[Dataset items]
——

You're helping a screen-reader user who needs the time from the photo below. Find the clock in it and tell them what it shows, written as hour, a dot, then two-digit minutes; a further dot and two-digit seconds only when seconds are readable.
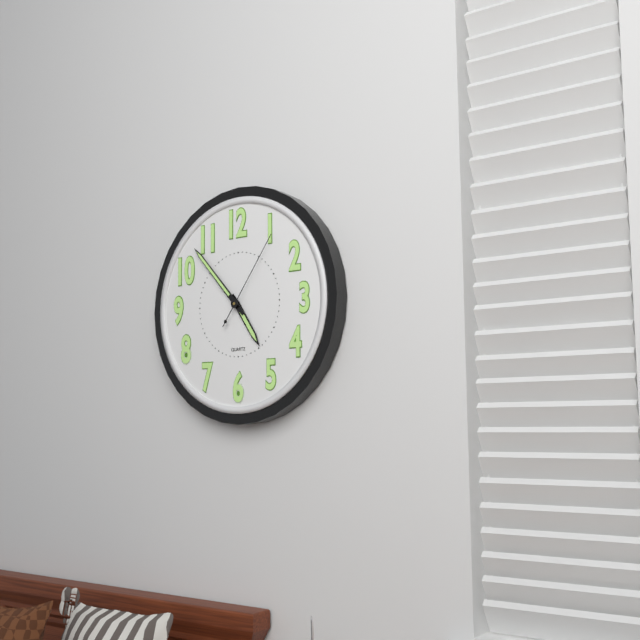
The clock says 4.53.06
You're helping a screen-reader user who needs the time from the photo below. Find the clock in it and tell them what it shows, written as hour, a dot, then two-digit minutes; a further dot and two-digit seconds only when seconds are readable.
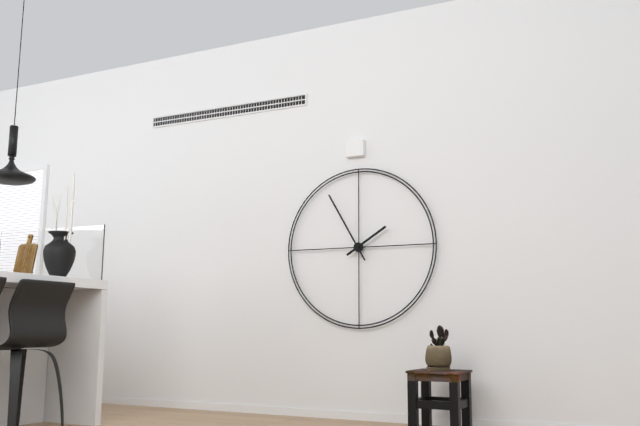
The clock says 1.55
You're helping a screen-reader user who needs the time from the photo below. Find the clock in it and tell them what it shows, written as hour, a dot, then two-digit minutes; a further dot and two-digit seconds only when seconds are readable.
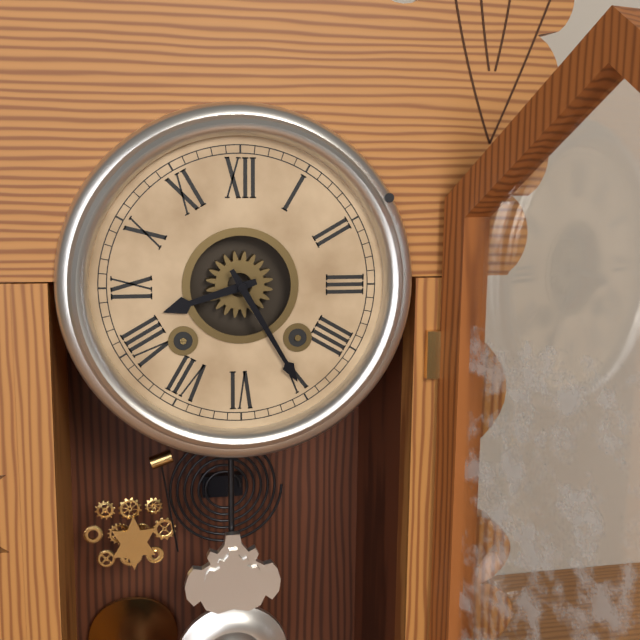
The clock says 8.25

——

** Given exercise **
Render every line of the listing above as a JSON list of strings, one string per line, skipping blank lines. Leave the pictures out.

** Result of this task **
[
  "You're helping a screen-reader user who needs the time from the photo below. Find the clock in it and tell them what it shows, written as hour, a dot, then two-digit minutes; a further dot and two-digit seconds only when seconds are readable.",
  "The clock says 4.53.06",
  "You're helping a screen-reader user who needs the time from the photo below. Find the clock in it and tell them what it shows, written as hour, a dot, then two-digit minutes; a further dot and two-digit seconds only when seconds are readable.",
  "The clock says 1.55",
  "You're helping a screen-reader user who needs the time from the photo below. Find the clock in it and tell them what it shows, written as hour, a dot, then two-digit minutes; a further dot and two-digit seconds only when seconds are readable.",
  "The clock says 8.25"
]